(Entries taken from a collection)
# # #

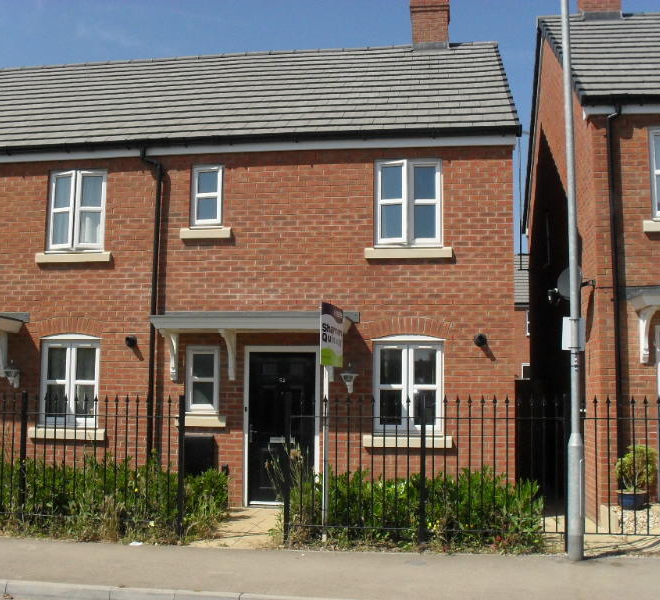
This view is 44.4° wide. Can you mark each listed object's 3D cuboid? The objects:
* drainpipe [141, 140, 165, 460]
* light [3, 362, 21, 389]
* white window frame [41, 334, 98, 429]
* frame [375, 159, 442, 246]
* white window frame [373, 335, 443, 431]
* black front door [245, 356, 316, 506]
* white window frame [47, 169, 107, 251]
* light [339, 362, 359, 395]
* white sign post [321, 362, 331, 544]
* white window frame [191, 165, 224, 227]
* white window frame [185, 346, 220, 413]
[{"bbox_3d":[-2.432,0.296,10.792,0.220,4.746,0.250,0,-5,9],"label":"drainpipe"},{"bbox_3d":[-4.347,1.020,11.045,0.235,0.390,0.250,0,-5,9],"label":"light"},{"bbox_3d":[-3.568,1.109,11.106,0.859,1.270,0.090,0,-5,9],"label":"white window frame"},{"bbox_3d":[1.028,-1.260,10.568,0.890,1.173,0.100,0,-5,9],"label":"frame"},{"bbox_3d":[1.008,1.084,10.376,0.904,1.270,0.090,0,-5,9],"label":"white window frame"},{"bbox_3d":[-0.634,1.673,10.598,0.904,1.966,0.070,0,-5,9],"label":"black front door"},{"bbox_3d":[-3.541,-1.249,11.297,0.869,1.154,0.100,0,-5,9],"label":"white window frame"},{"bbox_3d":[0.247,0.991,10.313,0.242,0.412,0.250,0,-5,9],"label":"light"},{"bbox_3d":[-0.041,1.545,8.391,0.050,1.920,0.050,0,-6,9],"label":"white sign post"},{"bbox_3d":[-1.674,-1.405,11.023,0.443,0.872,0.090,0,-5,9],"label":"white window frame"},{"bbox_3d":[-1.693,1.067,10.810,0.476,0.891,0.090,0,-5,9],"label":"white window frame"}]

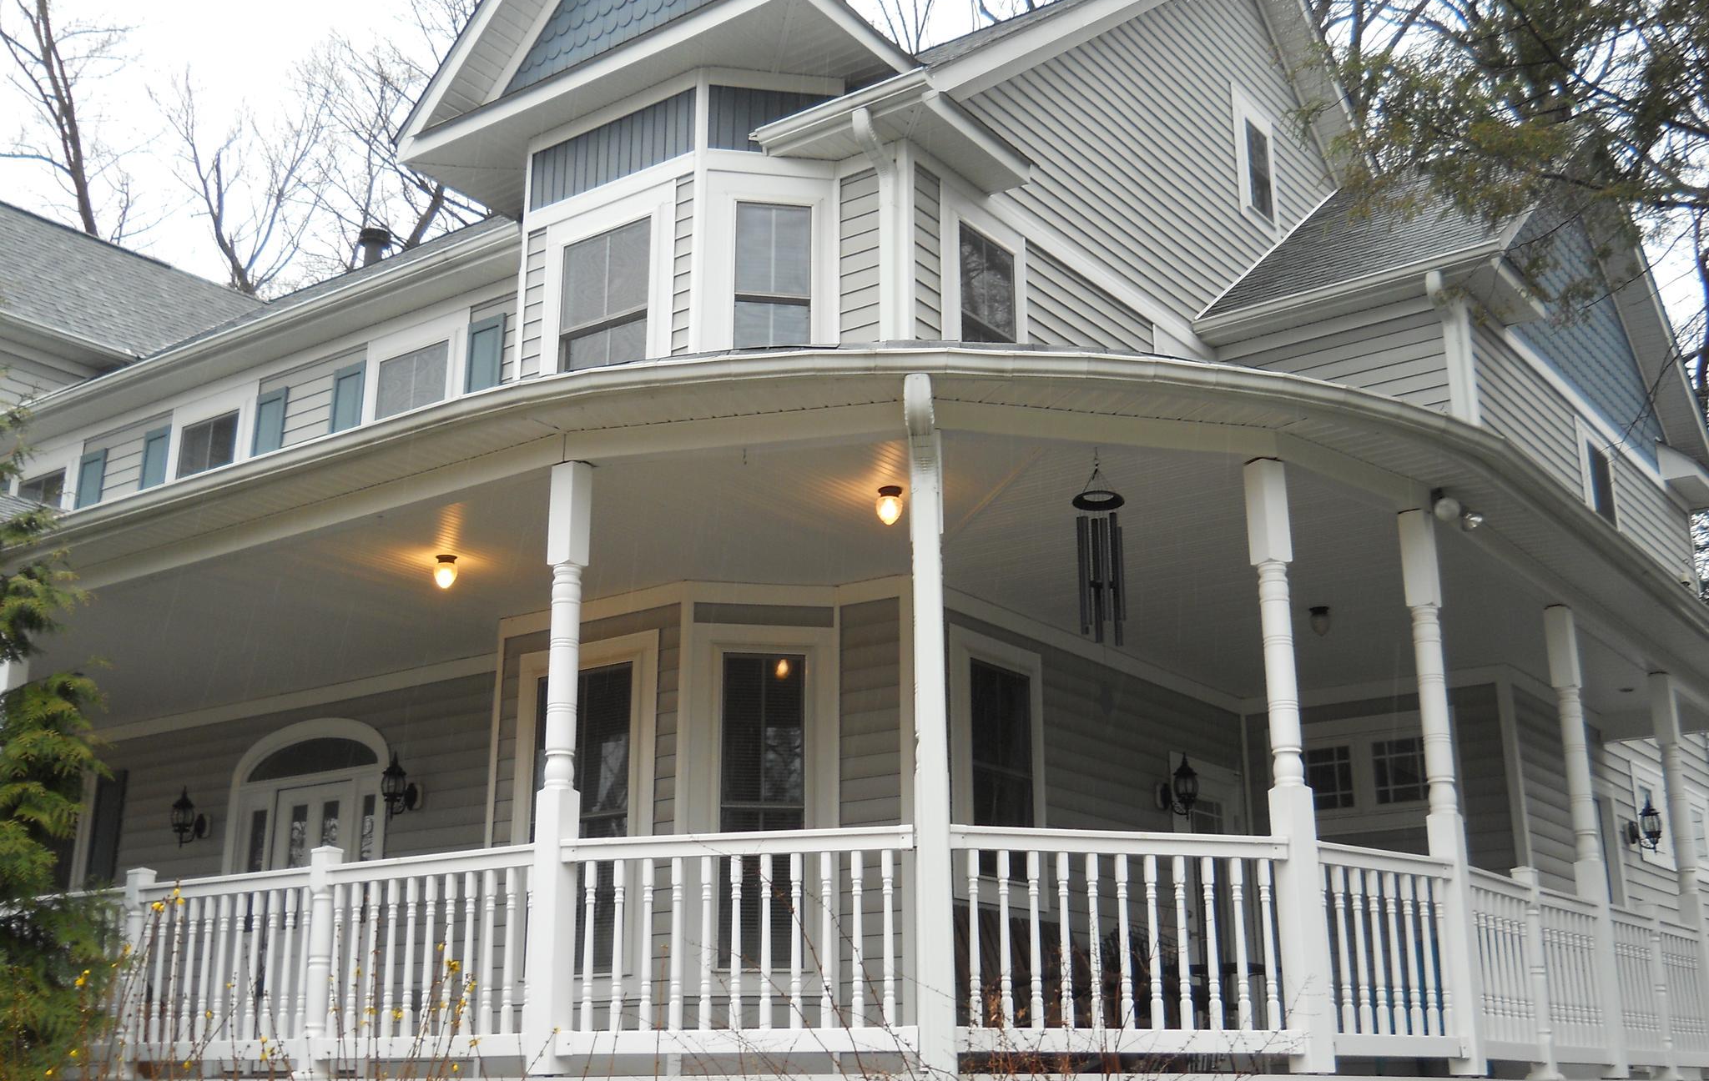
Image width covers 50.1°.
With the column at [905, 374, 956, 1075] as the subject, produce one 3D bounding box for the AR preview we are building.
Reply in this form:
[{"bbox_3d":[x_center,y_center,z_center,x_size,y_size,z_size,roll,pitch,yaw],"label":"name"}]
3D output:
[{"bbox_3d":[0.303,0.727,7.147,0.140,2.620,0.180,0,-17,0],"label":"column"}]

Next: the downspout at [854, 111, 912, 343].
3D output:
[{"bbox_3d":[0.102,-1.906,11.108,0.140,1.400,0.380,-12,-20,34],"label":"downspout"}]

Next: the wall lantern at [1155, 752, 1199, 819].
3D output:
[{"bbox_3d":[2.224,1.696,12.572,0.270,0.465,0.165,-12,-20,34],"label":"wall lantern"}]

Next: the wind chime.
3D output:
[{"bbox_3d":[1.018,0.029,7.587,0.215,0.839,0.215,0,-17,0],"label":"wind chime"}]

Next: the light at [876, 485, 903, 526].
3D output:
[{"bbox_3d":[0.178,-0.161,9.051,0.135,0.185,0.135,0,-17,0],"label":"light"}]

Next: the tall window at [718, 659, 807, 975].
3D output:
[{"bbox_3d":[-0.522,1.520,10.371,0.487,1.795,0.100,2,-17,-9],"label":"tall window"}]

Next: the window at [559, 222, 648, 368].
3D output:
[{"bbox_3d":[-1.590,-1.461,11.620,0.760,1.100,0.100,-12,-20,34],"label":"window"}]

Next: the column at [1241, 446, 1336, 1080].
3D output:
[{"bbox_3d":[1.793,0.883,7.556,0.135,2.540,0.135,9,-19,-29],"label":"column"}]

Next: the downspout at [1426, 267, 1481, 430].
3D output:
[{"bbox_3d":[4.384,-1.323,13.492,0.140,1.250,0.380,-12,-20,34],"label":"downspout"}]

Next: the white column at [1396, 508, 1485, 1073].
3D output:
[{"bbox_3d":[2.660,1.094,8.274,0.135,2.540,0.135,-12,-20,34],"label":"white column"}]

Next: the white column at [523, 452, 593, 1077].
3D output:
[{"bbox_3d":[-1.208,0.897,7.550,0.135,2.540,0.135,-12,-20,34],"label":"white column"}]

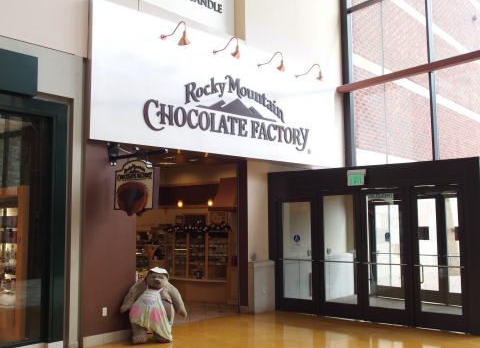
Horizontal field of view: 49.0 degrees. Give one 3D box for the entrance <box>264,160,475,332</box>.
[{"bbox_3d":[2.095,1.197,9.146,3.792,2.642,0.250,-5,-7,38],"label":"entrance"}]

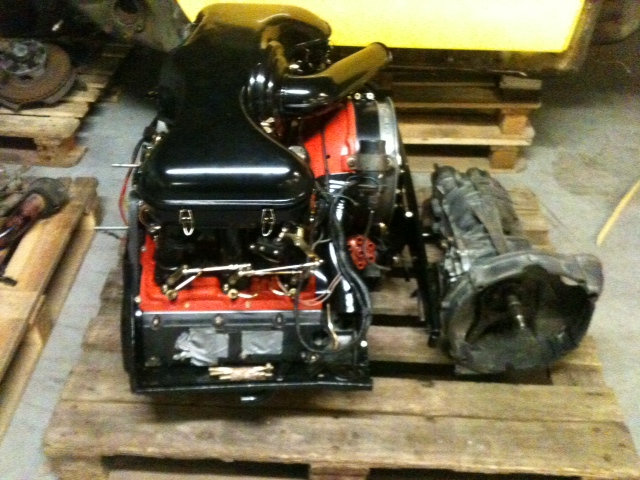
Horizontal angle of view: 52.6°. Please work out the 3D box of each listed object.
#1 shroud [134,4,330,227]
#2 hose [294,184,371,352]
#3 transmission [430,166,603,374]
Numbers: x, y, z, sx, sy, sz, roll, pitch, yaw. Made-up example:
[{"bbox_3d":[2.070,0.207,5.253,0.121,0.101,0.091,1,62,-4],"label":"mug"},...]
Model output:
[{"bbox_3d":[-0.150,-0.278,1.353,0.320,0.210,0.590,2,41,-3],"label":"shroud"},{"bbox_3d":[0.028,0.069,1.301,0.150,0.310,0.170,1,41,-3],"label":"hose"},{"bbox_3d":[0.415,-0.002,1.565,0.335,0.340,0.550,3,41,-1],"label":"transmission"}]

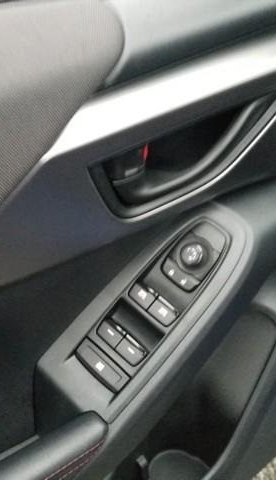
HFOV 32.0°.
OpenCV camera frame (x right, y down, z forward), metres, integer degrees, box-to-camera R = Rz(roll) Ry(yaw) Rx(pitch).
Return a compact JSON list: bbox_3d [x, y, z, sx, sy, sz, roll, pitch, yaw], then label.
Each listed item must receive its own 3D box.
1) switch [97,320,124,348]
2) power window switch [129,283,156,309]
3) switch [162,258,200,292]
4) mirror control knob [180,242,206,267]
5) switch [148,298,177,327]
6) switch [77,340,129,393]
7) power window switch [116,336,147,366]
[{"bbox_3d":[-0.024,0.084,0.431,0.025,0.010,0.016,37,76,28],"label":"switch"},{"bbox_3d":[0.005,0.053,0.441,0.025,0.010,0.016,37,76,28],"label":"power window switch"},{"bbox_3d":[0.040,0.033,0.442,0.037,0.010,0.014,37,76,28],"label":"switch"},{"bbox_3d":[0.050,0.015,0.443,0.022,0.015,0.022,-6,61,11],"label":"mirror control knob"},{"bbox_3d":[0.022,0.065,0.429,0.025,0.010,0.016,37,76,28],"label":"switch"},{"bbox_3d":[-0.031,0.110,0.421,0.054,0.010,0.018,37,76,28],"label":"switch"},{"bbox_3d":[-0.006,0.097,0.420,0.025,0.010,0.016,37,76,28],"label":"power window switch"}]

# # #

**Work item**
Every line above that includes the string "listed" needs to be copied.

**Exercise result**
This view is 44.4° wide. Can you mark each listed object's 3D cuboid? The objects:
Horizontal angle of view: 52.6°. Please work out the 3D box of each listed object.
Each listed item must receive its own 3D box.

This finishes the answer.